4. Packaging Is Shrinking – Packaging is getting well…smaller. There are several reasons for this including the fact that the prices of certain resins are continuing to increase as they have over the past several years. In addition, overall manufacturing and packaging content prices are continuing to rise as well.
Rather than raise prices, many brands reduce the size of their packaging to maintain the appearance of price stability for the consumer. Examples? Haagen Dazs ice cream "pints" have shrunk from 16 to 14 oz. and Tropicana OJ packaging downsized from 64 to 59 oz. Consumers seem to notice price increases more readily than they notice package reduction or weight loss when it comes to the products they purchase, so a few ounces reduction in package size here or there is barely noticeable and keeps them "on budget."
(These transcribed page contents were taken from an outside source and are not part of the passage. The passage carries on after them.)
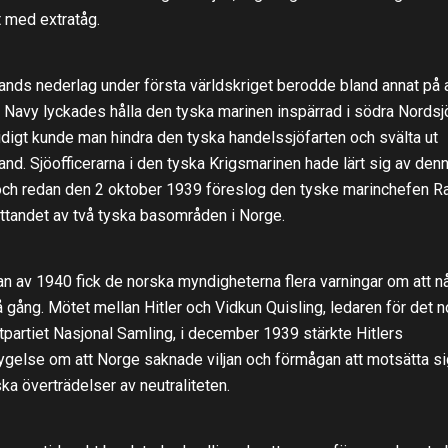
t med extratåg.
ands nederlag under första världskriget berodde bland annat på a
 Navy lyckades hålla den tyska marinen inspärrad i södra Nordsj
digt kunde man hindra den tyska handelssjöfarten och svälta ut
and. Sjöofficerarna i den tyska Krigsmarinen hade lärt sig av den
och redan den 2 oktober 1939 föreslog den tyske marinchefen R
ttandet av två tyska basområden i Norge.
jan av 1940 fick de norska myndigheterna flera varningar om att n
å gång. Mötet mellan Hitler och Vidkun Quisling, ledaren för det 
tpartiet Nasjonal Samling, i december 1939 stärkte Hitlers
ygelse om att Norge saknade viljan och förmågan att motsätta si
iska överträdelser av neutraliteten.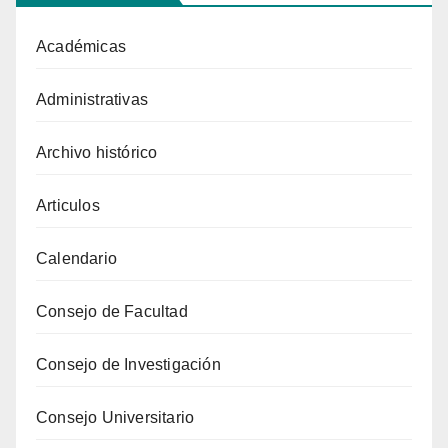
Académicas
Administrativas
Archivo histórico
Articulos
Calendario
Consejo de Facultad
Consejo de Investigación
Consejo Universitario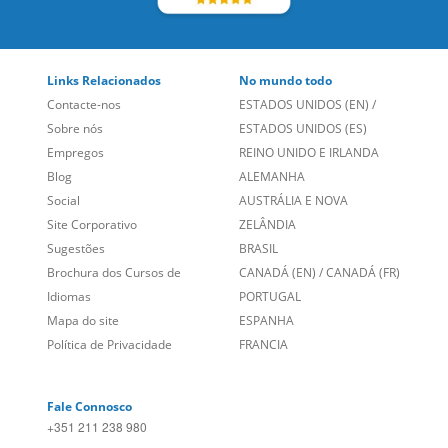
Links Relacionados
No mundo todo
Contacte-nos
ESTADOS UNIDOS (EN)
/
Sobre nós
ESTADOS UNIDOS (ES)
Empregos
REINO UNIDO E IRLANDA
Blog
ALEMANHA
Social
AUSTRÁLIA E NOVA
Site Corporativo
ZELÂNDIA
Sugestões
BRASIL
Brochura dos Cursos de
CANADÁ (EN)
/
CANADÁ (FR)
Idiomas
PORTUGAL
Mapa do site
ESPANHA
Política de Privacidade
FRANCIA
Fale Connosco
+351 211 238 980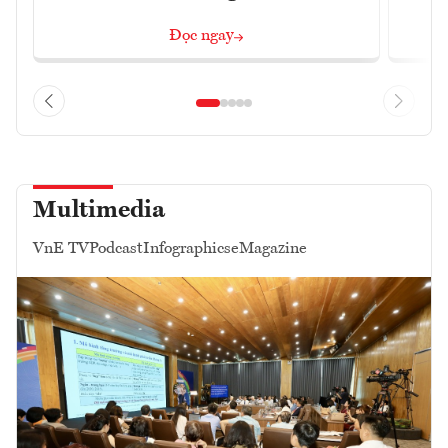
Đọc ngay
Multimedia
VnE TV
Podcast
Infographics
eMagazine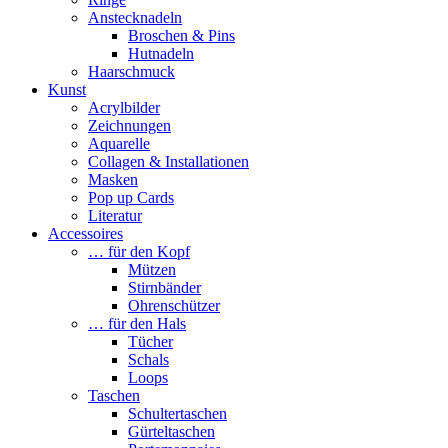
Anstecknadeln
Broschen & Pins
Hutnadeln
Haarschmuck
Kunst
Acrylbilder
Zeichnungen
Aquarelle
Collagen & Installationen
Masken
Pop up Cards
Literatur
Accessoires
… für den Kopf
Mützen
Stirnbänder
Ohrenschützer
… für den Hals
Tücher
Schals
Loops
Taschen
Schultertaschen
Gürteltaschen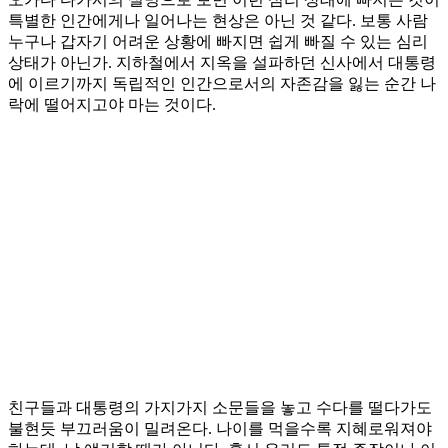
특별한 인간에게나 일어나는 현상은 아닌 것 같다. 보통 사람
누구나 갑자기 어려운 상황에 빠지면 쉽게 빠질 수 있는 심리
상태가 아닌가. 지하철에서 지옥을 설파하던 신사에서 대통령
에 이르기까지 독립적인 인간으로서의 자존감을 잃는 순간 나
락에 떨어지고야 마는 것이다.
친구들과 대통령의 가지가지 소문들을 놓고 수다를 떨다가도
불현듯 부끄러움이 밀려온다. 나이를 먹을수록 지혜로워져야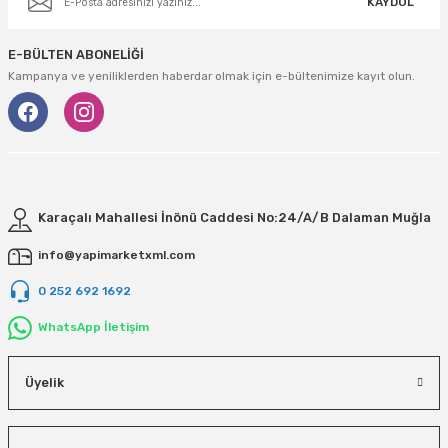
KAYDOL
E-BÜLTEN ABONELİĞİ
Kampanya ve yeniliklerden haberdar olmak için e-bültenimize kayıt olun.
Karaçalı Mahallesi İnönü Caddesi No:24/A/B Dalaman Muğla
info@yapimarketxml.com
0 252 692 1692
WhatsApp İletişim
Üyelik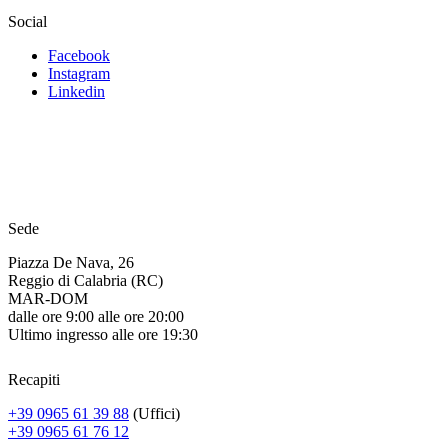
Social
Facebook
Instagram
Linkedin
Sede
Piazza De Nava, 26
Reggio di Calabria (RC)
MAR-DOM
dalle ore 9:00 alle ore 20:00
Ultimo ingresso alle ore 19:30
Recapiti
+39 0965 61 39 88
(Uffici)
+39 0965 61 76 12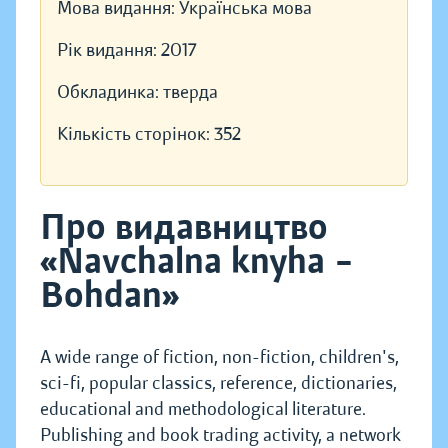
Мова видання:
Українська мова
Рік видання:
2017
Обкладинка:
тверда
Кількість сторінок:
352
Про видавництво
«Navchalna knyha –
Bohdan»
A wide range of fiction, non-fiction, children's,
sci-fi, popular classics, reference, dictionaries,
educational and methodological literature.
Publishing and book trading activity, a network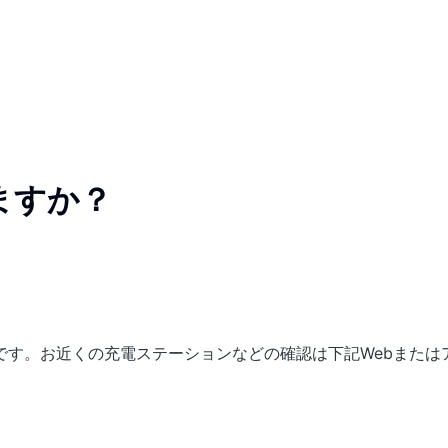
ますか？
です。お近くの充電ステーションなどの確認は下記Webまたは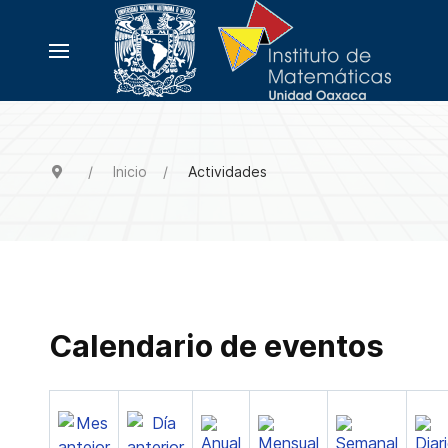
Inicio
Actividades
Calendario de eventos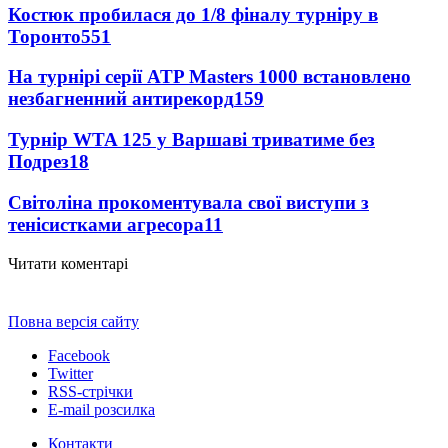
Костюк пробилася до 1/8 фіналу турніру в
Торонто
551
На турнірі серії ATP Masters 1000 встановлено
незбагненний антирекорд
159
Турнір WTA 125 у Варшаві триватиме без
Подрез
18
Світоліна прокоментувала свої виступи з
тенісистками агресора
11
Читати коментарі
Повна версія сайту
Facebook
Twitter
RSS-стрічки
E-mail розсилка
Контакти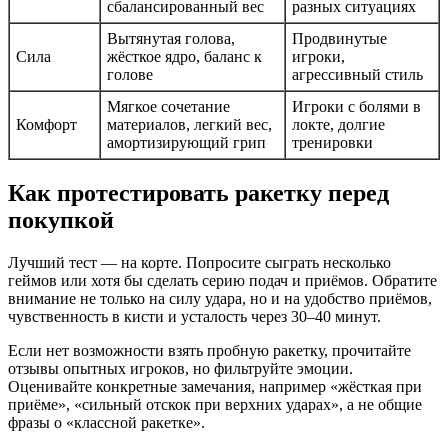
сбалансированный вес
разных ситуациях
Вытянутая голова,
Продвинутые
Сила
жёсткое ядро, баланс к
игроки,
голове
агрессивный стиль
Мягкое сочетание
Игроки с болями в
Комфорт
материалов, легкий вес,
локте, долгие
амортизирующий грип
тренировки
Как протестировать ракетку перед
покупкой
Лучший тест — на корте. Попросите сыграть несколько
геймов или хотя бы сделать серию подач и приёмов. Обратите
внимание не только на силу удара, но и на удобство приёмов,
чувственность в кисти и усталость через 30–40 минут.
Если нет возможности взять пробную ракетку, прочитайте
отзывы опытных игроков, но фильтруйте эмоции.
Оценивайте конкретные замечания, например «жёсткая при
приёме», «сильный отскок при верхних ударах», а не общие
фразы о «классной ракетке».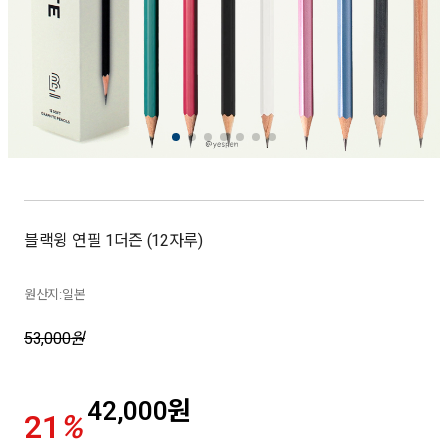
블랙윙 연필 1더즌 (12자루)
원산지:일본
53,000
원
42,000
원
21
%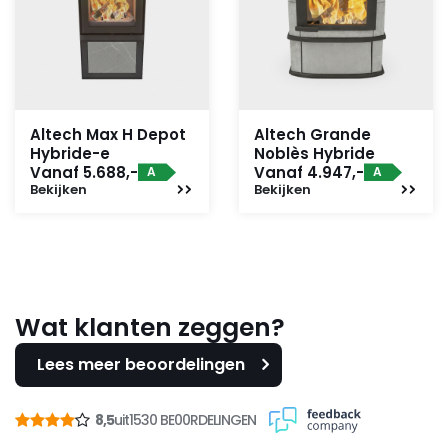
Altech Max H Depot
Altech Grande
Hybride-e
Noblès Hybride
Vanaf 5.688,-
Vanaf 4.947,-
A
A
Bekijken
Bekijken
Wat klanten zeggen?
Lees meer beoordelingen
8,5
uit
1530 BE00RDELINGEN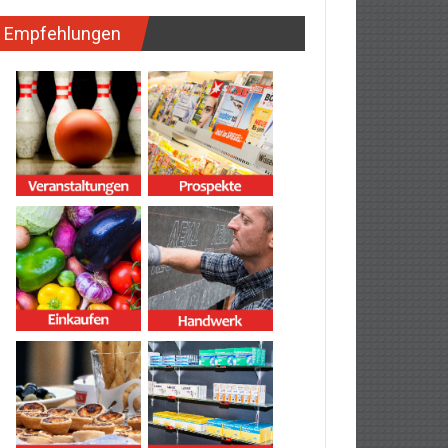
Empfehlungen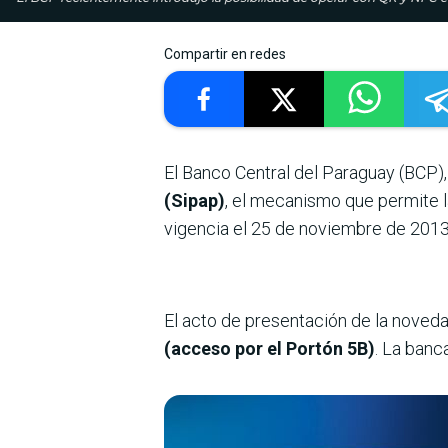
Compartir en redes
El Banco Central del Paraguay (BCP)
(Sipap)
, el mecanismo que permite l
vigencia el 25 de noviembre de 2013 
El acto de presentación de la noved
(acceso por el Portón 5B)
. La banc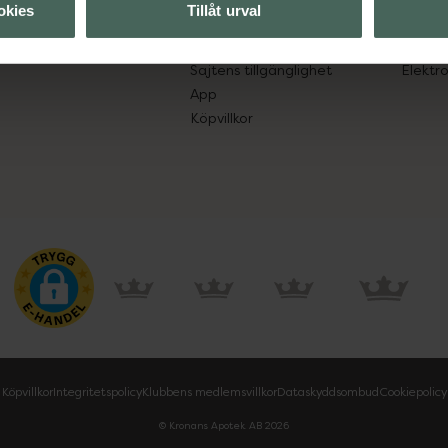
okies
Tillåt urval
Leverans, betalning och retur
Resa 
Kundklubb
Recept
Sajtens tillgänglighet
Elektr
App
Köpvillkor
Köpvillkor
Integritetspolicy
Klubbens medlemsvillkor
Dataskyddsombud
Cookiepolicy
© Kronans Apotek AB
2026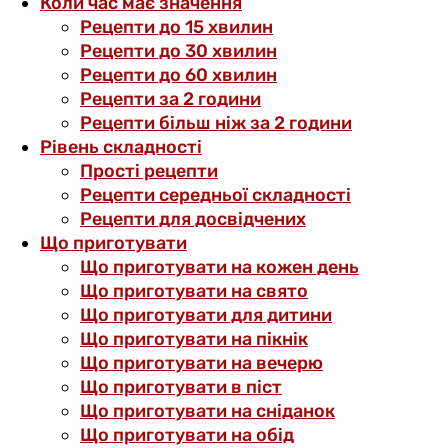
Коли час має значення
Рецепти до 15 хвилин
Рецепти до 30 хвилин
Рецепти до 60 хвилин
Рецепти за 2 години
Рецепти більш ніж за 2 години
Рівень складності
Прості рецепти
Рецепти середньої складності
Рецепти для досвідчених
Що приготувати
Що приготувати на кожен день
Що приготувати на свято
Що приготувати для дитини
Що приготувати на пікнік
Що приготувати на вечерю
Що приготувати в піст
Що приготувати на сніданок
Що приготувати на обід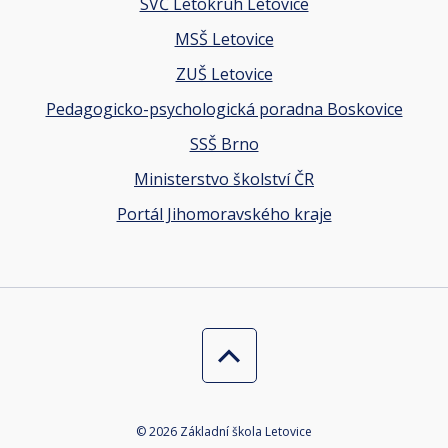
SVČ Letokruh Letovice
MSŠ Letovice
ZUŠ Letovice
Pedagogicko-psychologická poradna Boskovice
SSŠ Brno
Ministerstvo školství ČR
Portál Jihomoravského kraje
© 2026 Základní škola Letovice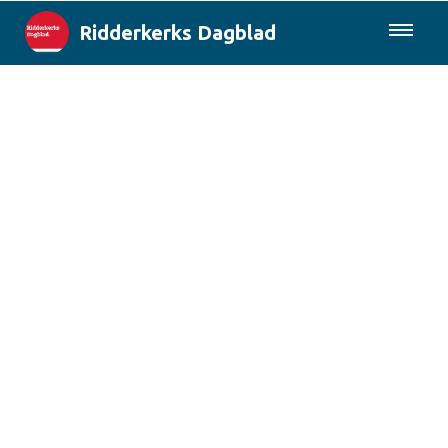
Ridderkerks Dagblad
085-0430577
Lokaal
Berichten van de gemeente
Rotterdam & Regio
Landelijk
Columns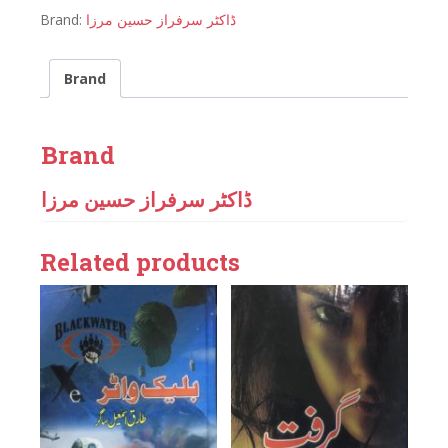
Brand:
ڈاکٹر سرفراز حسین مرزا
Brand
Brand
ڈاکٹر سرفراز حسین مرزا
Related products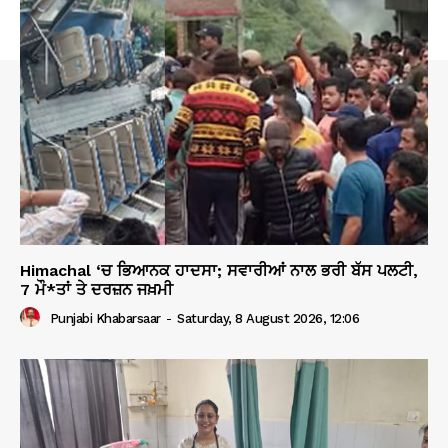
Himachal ‘ਚ ਭਿਆਨਕ ਹਾਦਸਾ; ਸਵਾਰੀਆਂ ਨਾਲ ਭਰੀ ਬੱਸ ਪਲਟੀ,
7 ਮੌ*ਤਾਂ ਤੇ ਦਰਜ਼ਨ ਜਖ਼ਮੀ
Punjabi Khabarsaar
-
Saturday, 8 August 2026, 12:06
5. "Made in the U.S.A." – While many manufacturers have ventured outside of the U.S. for their packaging needs in an effort to reduce costs, interestingly enough, many have returned not having discovered the "holy grail" on foreign soil. Quality issues, missed deadlines and high transportation costs have often proven more costly in the end; earning "Made in the U.S.A." renewed respect, admiration and loyalty. Some of our largest CPGs have even started to ask us, "Where are you sourcing from?" If the answer isn't "North America," the conversation abruptly ends.